# Transitioning to soil substrate



## Latka (Nov 13, 2020)

I am new to Aquatic Plant Central. Please pardon me if I have committed any inadvertent faux pas by posting here. In fact if there is good info on this topic already posted elsewhere, please be so kind as to refer me to the source. Thank you.

I want to transition from an established gravel substrate to a soil-based substrate. After finding bits and pieces of advice on the internet, I finally bought Diana Walstad's book, Ecology of the Planted Aquarium.

My substrate currently consists of 20-30 mm of fine gravel, topped with 5-10 mm of medium gravel, plus all the leftover food and decaying matter that has built-up so far. I purposely introduced a zillion trumpet snails to help turn the substrate. I want to keep the existing gravel, but add 25-35 mm of new organic potting soil.

I started my planted 5-gallon freshwater "low tech" tank over 9 months ago with department store aquarium gravel substrate. A power filter runs about 10% of the time, controlled by a timer, allowing for calm water most of the time.

I have kept ember tetras, least killifish, dwarf rasboras, otocinclus, a few other small fish (<1 inch), a couple nerite snails, mystery snails, cherry shrimp, Amano shrimp, and a couple female bettas. There are a variety of stem and floating plants, including lemon bacopa, Ludwigia repens, Rotala rotundifolia, temple plant, Windelov Java fern, Java moss, narrow leaf microsword, marimo balls, and floating hornwort, Lemna minor, Spyrodela polyrhiza, frogbit, and water lettuce.
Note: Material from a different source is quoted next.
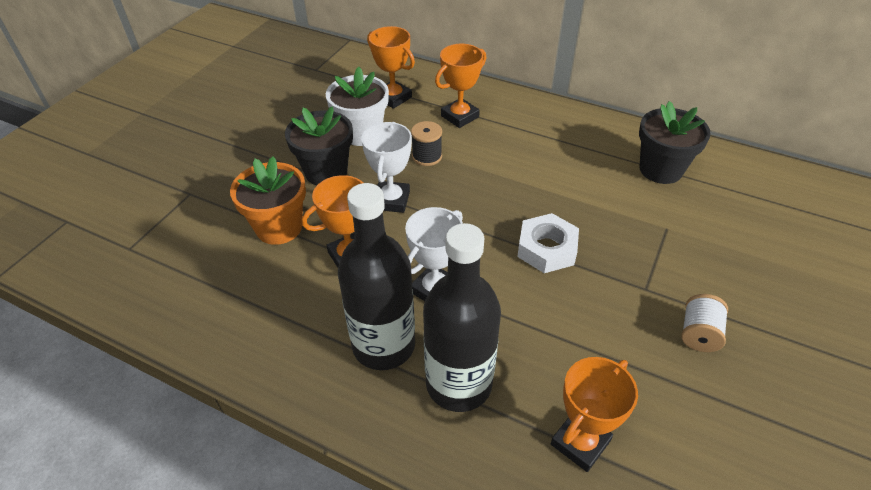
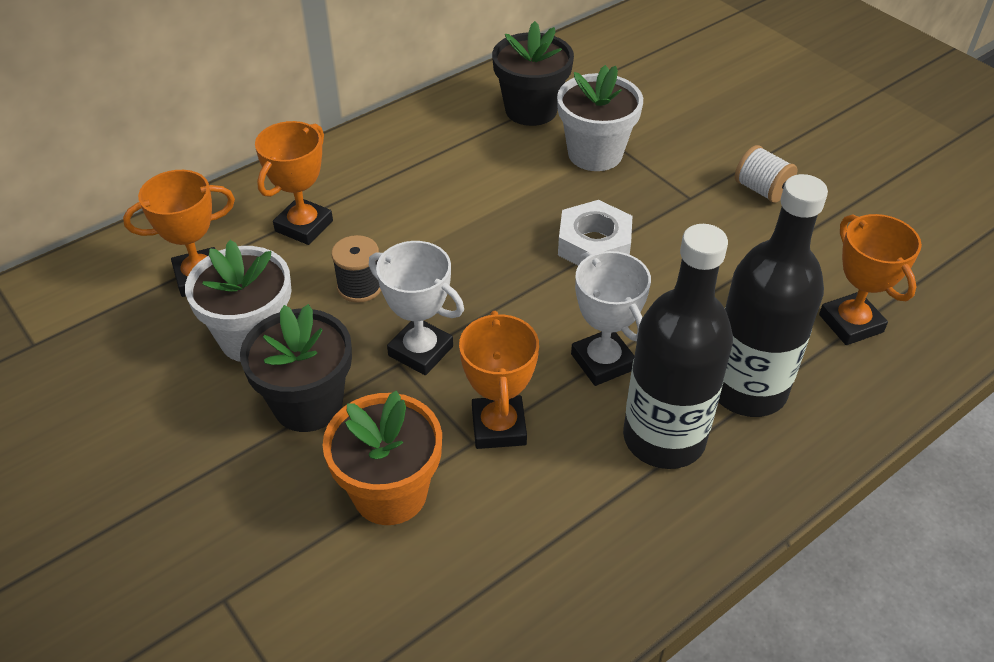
camera: 65 degrees left, 0 degrees up
(460, 116) = (304, 226): orange trophy -> orange trophy turned 45 degrees clockwise
(645, 218) = (595, 154): none -> white flower pot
I have been soaking potting soil in a bucket of used aquarium water for 6 weeks. I stirred the bucket several times a week and changed the water weekly. Now I want to add the soaked soil to the aquarium, but I don't want to take the whole tank apart and start over.

A couple days ago, I used a turkey baster to suck up a little bit of potting soil out of the bucket and squirt it out onto the surface of the existing gravel substrate. There were small clouds of mud across the bottom of the aquarium, but the water cleared up the next morning. The KH and pH were both low, but I didn't test before adding the soil, so I don't know if the pH was reduced by the new soil.

I want to keep adding a bit of soil with the turkey baster daily until I have built up to the substrate depth I want. I expect the trumpet snails will do the earth moving work and mix the substrate until the gravel is left on top of the soil layer.

Has anyone tried to do this? Is there a better way to add soil to gravel without disrupting the existing setup?

Thank you for your thoughts.









Sent from my Pixel 3a using Tapatalk


----------



## mistergreen (Mar 3, 2007)

You want the dirt to be under the gravel, not on top. Less mess that way. The best way to do it freeze it. Break it into chunks with a hammer and insert into the bottom of the gravel.


----------